• **Work to complete**: Exact copies of the lines below are the goal; any images in them are dropped.

[Collected data]
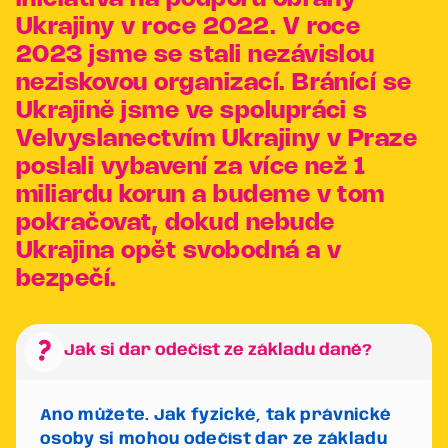
Ukrajiny v roce 2022. V roce
2023 jsme se stali nezávislou
neziskovou organizací. Bránící se
Ukrajině jsme ve spolupráci s
Velvyslanectvím Ukrajiny v Praze
poslali vybavení za více než 1
miliardu korun a budeme v tom
pokračovat, dokud nebude
Ukrajina opět svobodná a v
bezpečí.
question_mark
Jak si dar odečíst ze základu daně?
Ano můžete. Jak fyzické, tak právnické
osoby si mohou odečíst dar ze základu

• **Reply to the exercise**:
Ukrajiny v roce 2022. V roce
2023 jsme se stali nezávislou
neziskovou organizací. Bránící se
Ukrajině jsme ve spolupráci s
Velvyslanectvím Ukrajiny v Praze
poslali vybavení za více než 1
miliardu korun a budeme v tom
pokračovat, dokud nebude
Ukrajina opět svobodná a v
bezpečí.
question_mark
Jak si dar odečíst ze základu daně?
Ano můžete. Jak fyzické, tak právnické
osoby si mohou odečíst dar ze základu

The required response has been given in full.